• Work required:
List each line of the material below that contains the word "article".

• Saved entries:
------

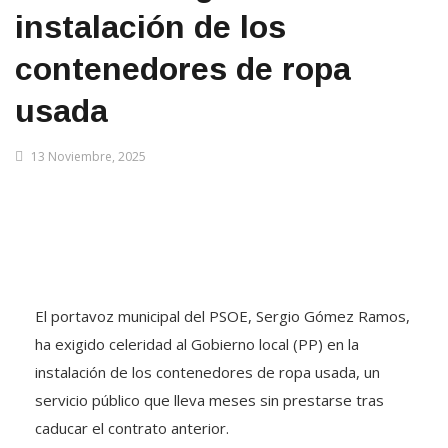
instalación de los
contenedores de ropa
usada
13 Noviembre, 2025
El portavoz municipal del PSOE, Sergio Gómez Ramos,
ha exigido celeridad al Gobierno local (PP) en la
instalación de los contenedores de ropa usada, un
servicio público que lleva meses sin prestarse tras
caducar el contrato anterior.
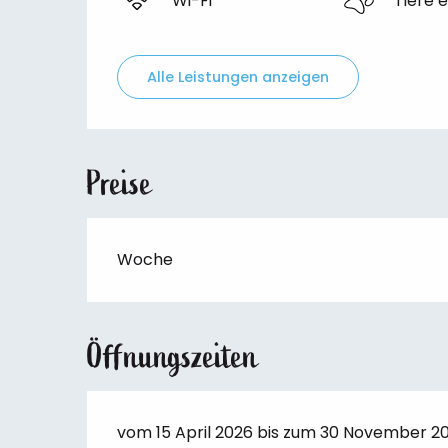
Wi-Fi
Tiere 
Alle Leistungen anzeigen
Preise
Woche
Öffnungszeiten
vom 15 April 2026 bis zum 30 November 2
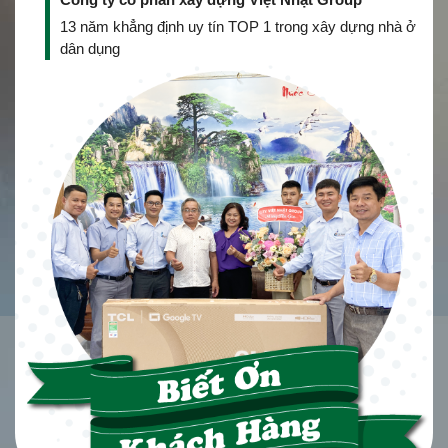
13 năm khẳng định uy tín TOP 1 trong xây dựng nhà ở
dân dụng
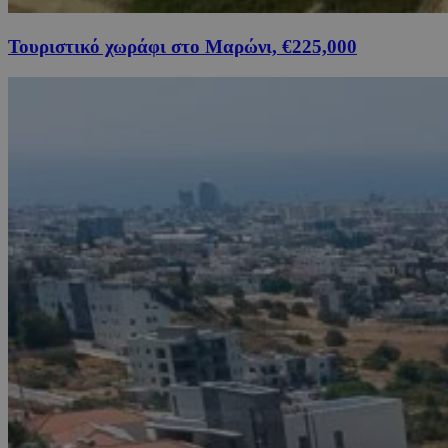
Τουριστικό χωράφι στο Μαρώνι, €225,000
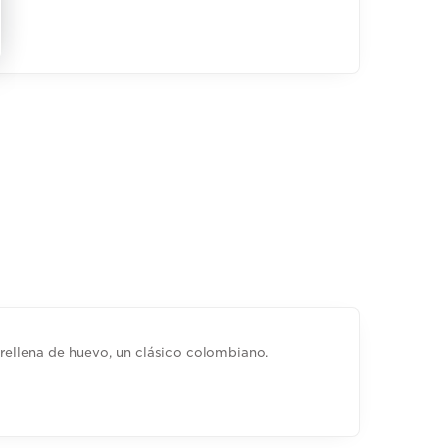
e rellena de huevo, un clásico colombiano.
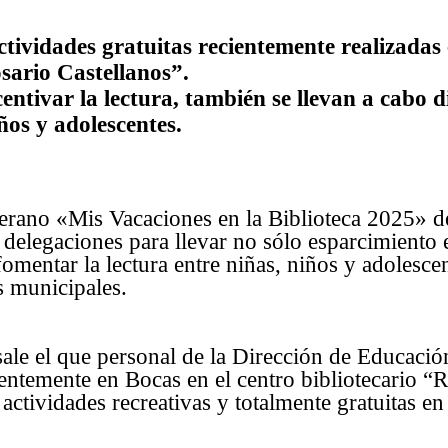
ctividades gratuitas recientemente realizadas
osario Castellanos”
.
ntivar la lectura, también se llevan a cabo d
ños y adolescentes.
erano «Mis Vacaciones en la Biblioteca 2025» d
s delegaciones para llevar no sólo esparcimiento 
fomentar la lectura entre niñas, niños y adolesce
s municipales.
ale el que personal de la Dirección de Educació
entemente en Bocas en el centro bibliotecario “
 actividades recreativas y totalmente gratuitas en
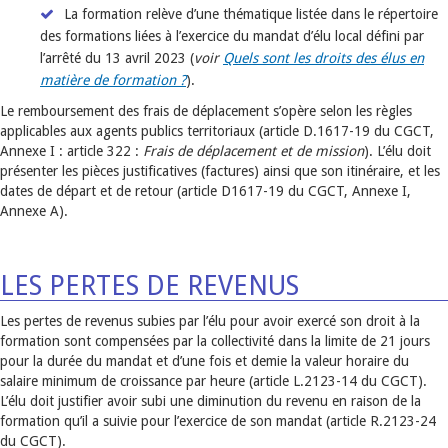
La formation relève d’une thématique listée dans le répertoire
des formations liées à l’exercice du mandat d’élu local défini par
l’arrêté du 13 avril 2023 (
voir
Quels sont les droits des élus en
matière de formation ?
).
Le remboursement des frais de déplacement s’opère selon les règles
applicables aux agents publics territoriaux (article D.1617-19 du CGCT,
Annexe I : article 322 :
Frais de déplacement et de mission
). L’élu doit
présenter les pièces justificatives (factures) ainsi que son itinéraire, et les
dates de départ et de retour (article D1617-19 du CGCT, Annexe I,
Annexe A).
LES PERTES DE REVENUS
Les pertes de revenus subies par l’élu pour avoir exercé son droit à la
formation sont compensées par la collectivité dans la limite de 21 jours
pour la durée du mandat et d’une fois et demie la valeur horaire du
salaire minimum de croissance par heure (article L.2123-14 du CGCT).
L’élu doit justifier avoir subi une diminution du revenu en raison de la
formation qu’il a suivie pour l’exercice de son mandat (article R.2123-24
du CGCT).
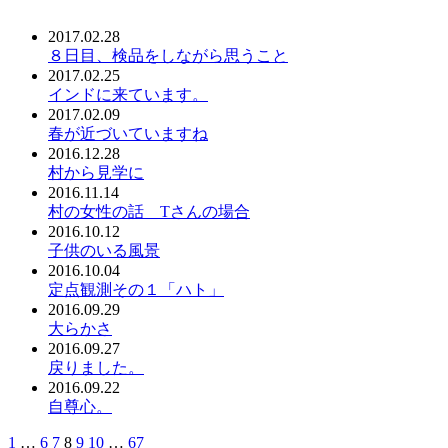
2017.02.28
８日目、検品をしながら思うこと
2017.02.25
インドに来ています。
2017.02.09
春が近づいていますね
2016.12.28
村から見学に
2016.11.14
村の女性の話＿Tさんの場合
2016.10.12
子供のいる風景
2016.10.04
定点観測その１「ハト」
2016.09.29
大らかさ
2016.09.27
戻りました。
2016.09.22
自尊心。
1
…
6
7
8
9
10
…
67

------

• Answer for this exercise:
applicables aux agents publics territoriaux (article D.1617-19 du CGCT,
Annexe I : article 322 :
dates de départ et de retour (article D1617-19 du CGCT, Annexe I,
salaire minimum de croissance par heure (article L.2123-14 du CGCT).
formation qu’il a suivie pour l’exercice de son mandat (article R.2123-24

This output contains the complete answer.